- [Exercise description]:
With pictures left out, only the lines from the one containing "Page size: 2001x1125." through the end of the records should be reproduced exactly, please.

- [Records shown]:
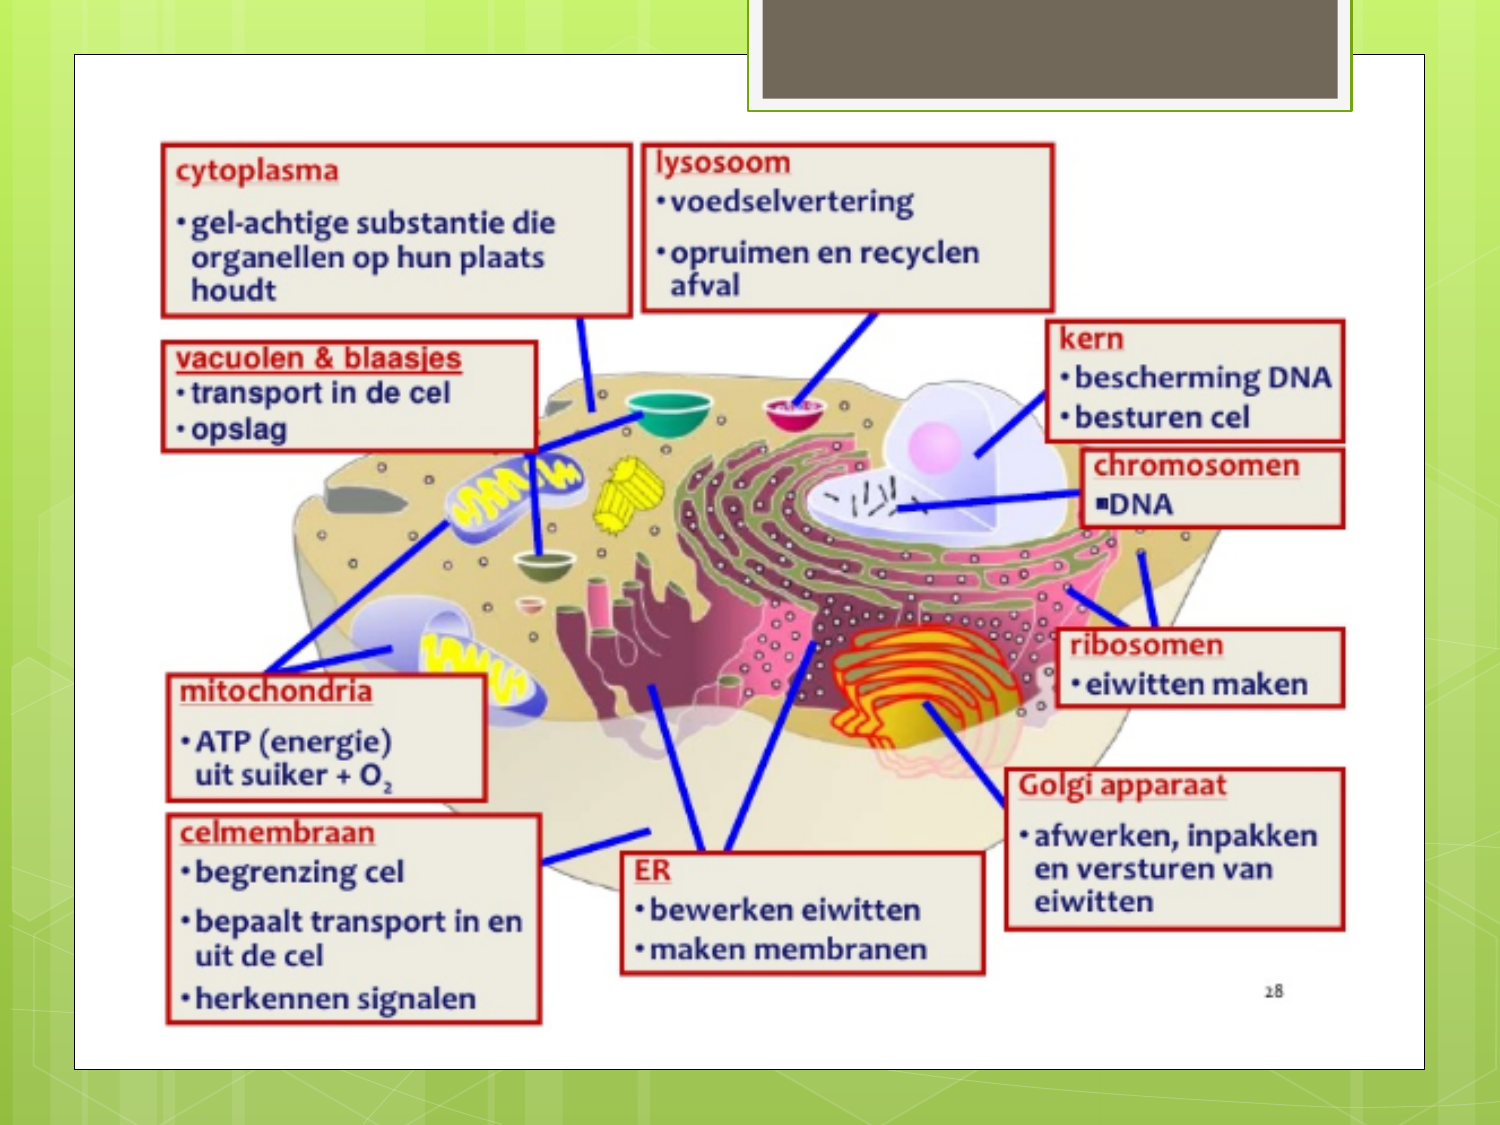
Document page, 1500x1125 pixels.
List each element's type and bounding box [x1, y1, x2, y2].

list [159, 136, 1353, 1033]
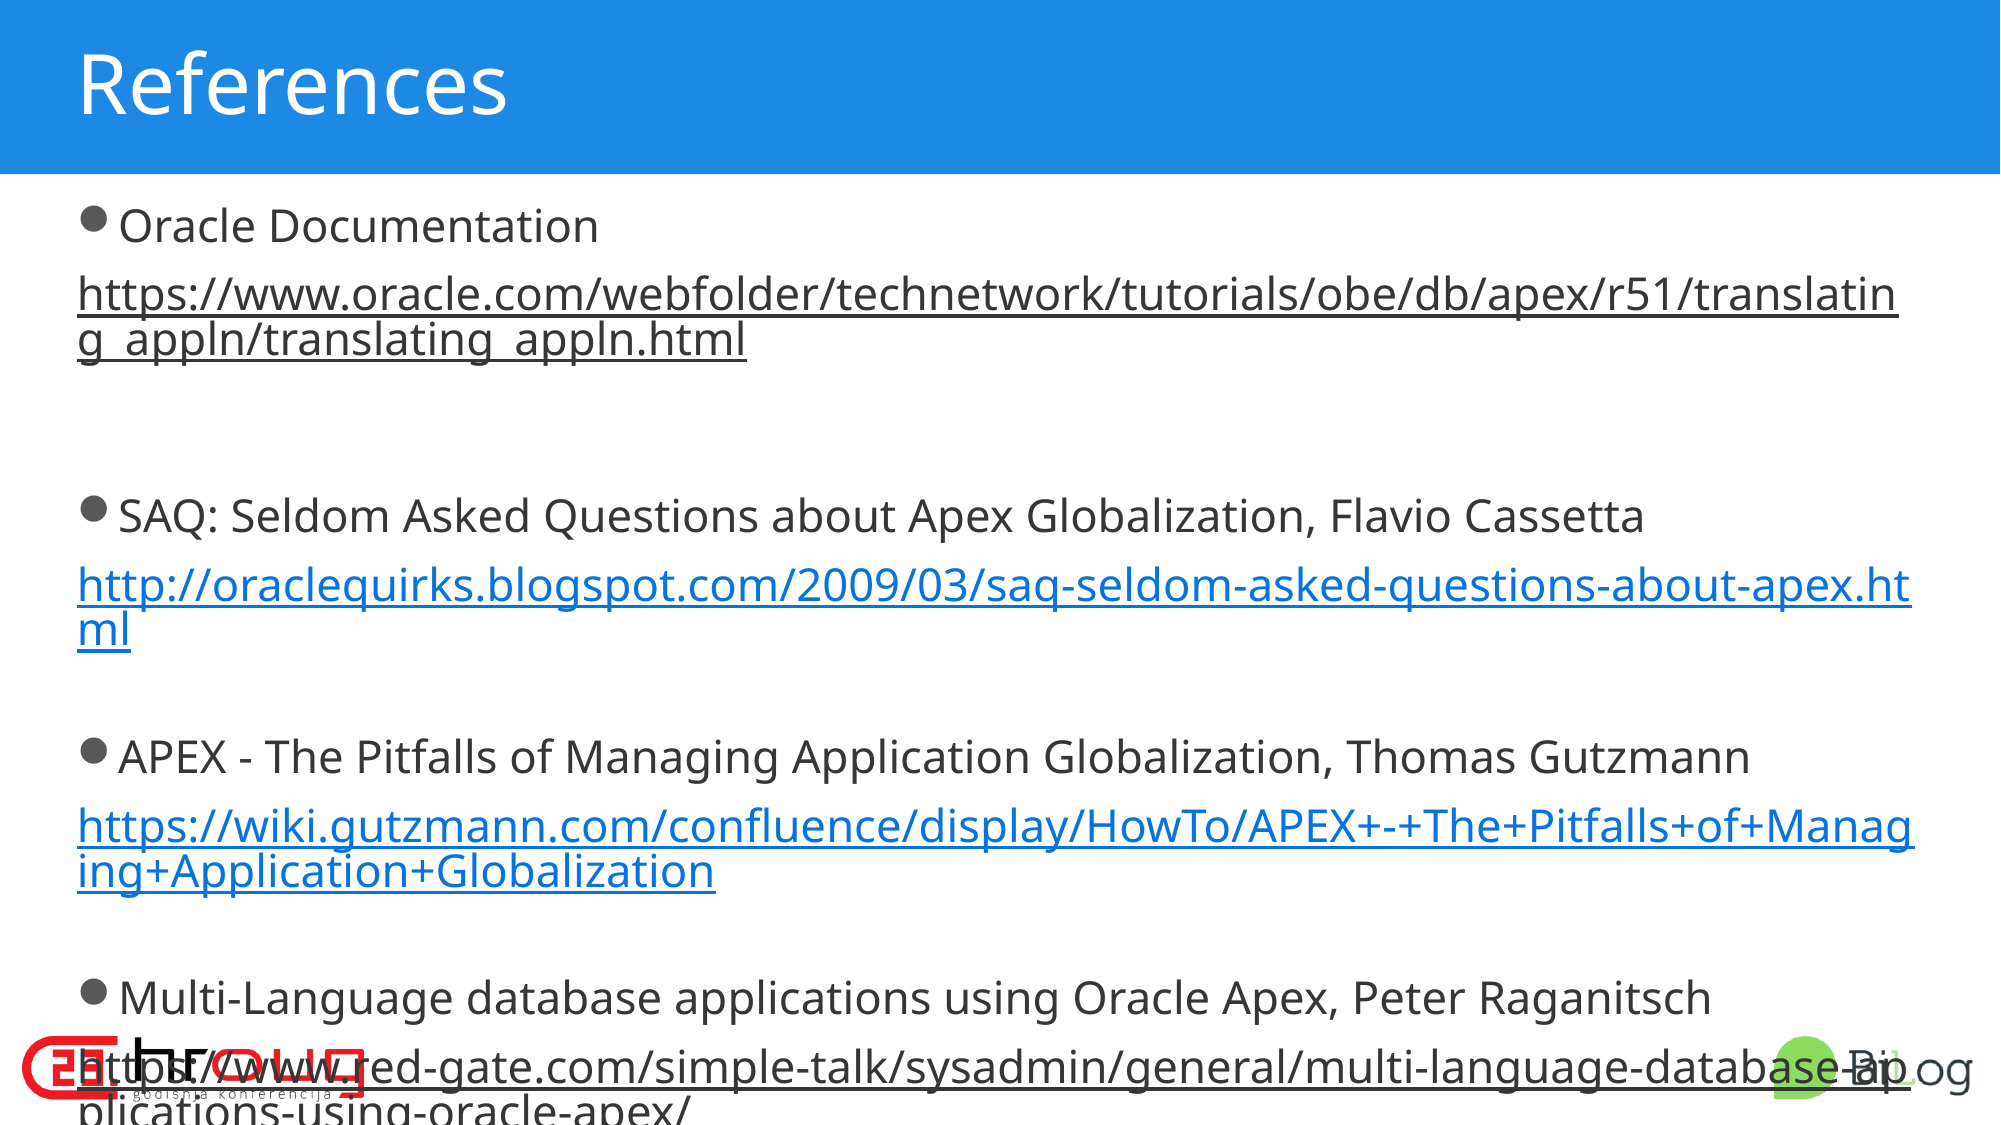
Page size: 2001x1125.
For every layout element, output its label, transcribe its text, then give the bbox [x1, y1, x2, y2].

title References [61, 0, 1942, 175]
list Oracle Documentation https://www.oracle.com/webfolder/technetwork/tutorials/obe/db/apex/r51/translating_appln/translating_appln.html SAQ: Seldom Asked Questions about Apex Globalization, Flavio Cassetta http://oraclequirks.blogspot.com/2009/03/saq-seldom-asked-questions-about-apex.html APEX - The Pitfalls of Managing Application Globalization, Thomas Gutzmann https://wiki.gutzmann.com/confluence/display/HowTo/APEX+-+The+Pitfalls+of+Managing+Application+Globalization Multi-Language database applications using Oracle Apex, Peter Raganitsch https://www.red-gate.com/simple-talk/sysadmin/general/multi-language-database-applications-using-oracle-apex/ [61, 195, 1942, 1019]
picture [22, 1036, 364, 1102]
picture [1749, 1012, 2000, 1125]
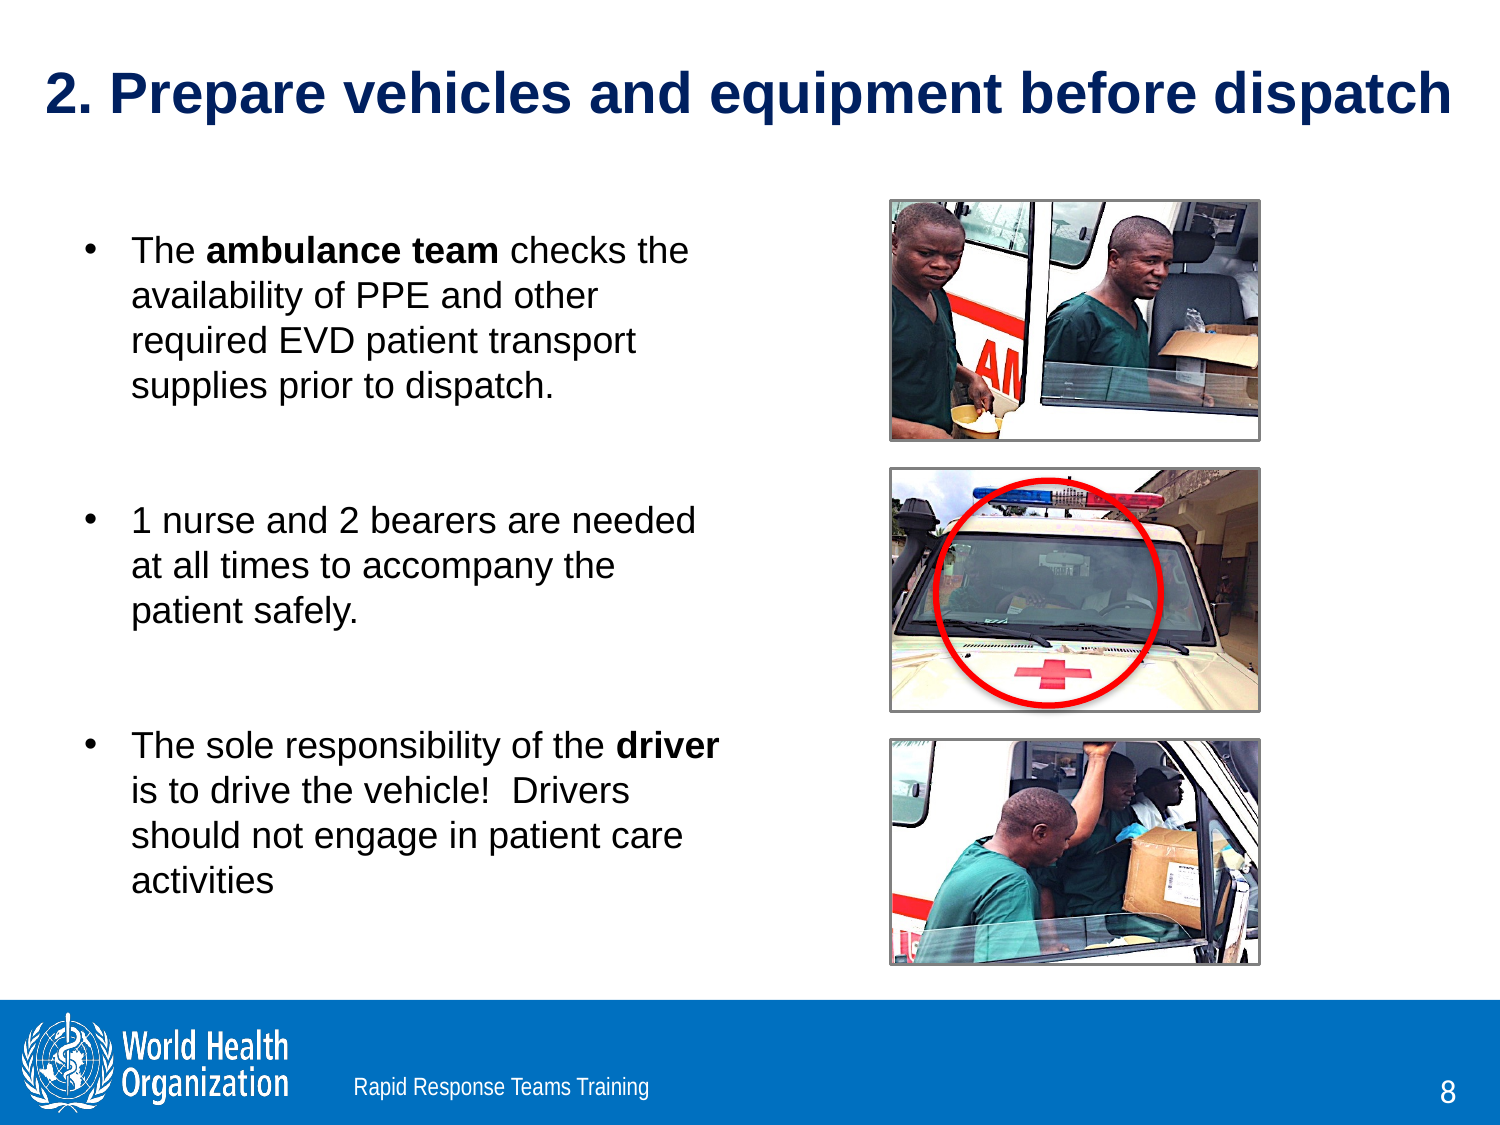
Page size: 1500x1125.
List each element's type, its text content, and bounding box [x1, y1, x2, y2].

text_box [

- [Solution to the exercise]:
Page size: 2001x1125.
For every layout element, output its label, transcribe its text, then give the bbox [x1, y1, x2, y2].

title References [61, 0, 1942, 175]
list Oracle Documentation https://www.oracle.com/webfolder/technetwork/tutorials/obe/db/apex/r51/translating_appln/translating_appln.html SAQ: Seldom Asked Questions about Apex Globalization, Flavio Cassetta http://oraclequirks.blogspot.com/2009/03/saq-seldom-asked-questions-about-apex.html APEX - The Pitfalls of Managing Application Globalization, Thomas Gutzmann https://wiki.gutzmann.com/confluence/display/HowTo/APEX+-+The+Pitfalls+of+Managing+Application+Globalization Multi-Language database applications using Oracle Apex, Peter Raganitsch https://www.red-gate.com/simple-talk/sysadmin/general/multi-language-database-applications-using-oracle-apex/ [61, 195, 1942, 1019]
picture [22, 1036, 364, 1102]
picture [1749, 1012, 2000, 1125]
Page size: 1500x1125.
List each element's type, its text content, and bounding box [x1, y1, x2, y2].

text_box [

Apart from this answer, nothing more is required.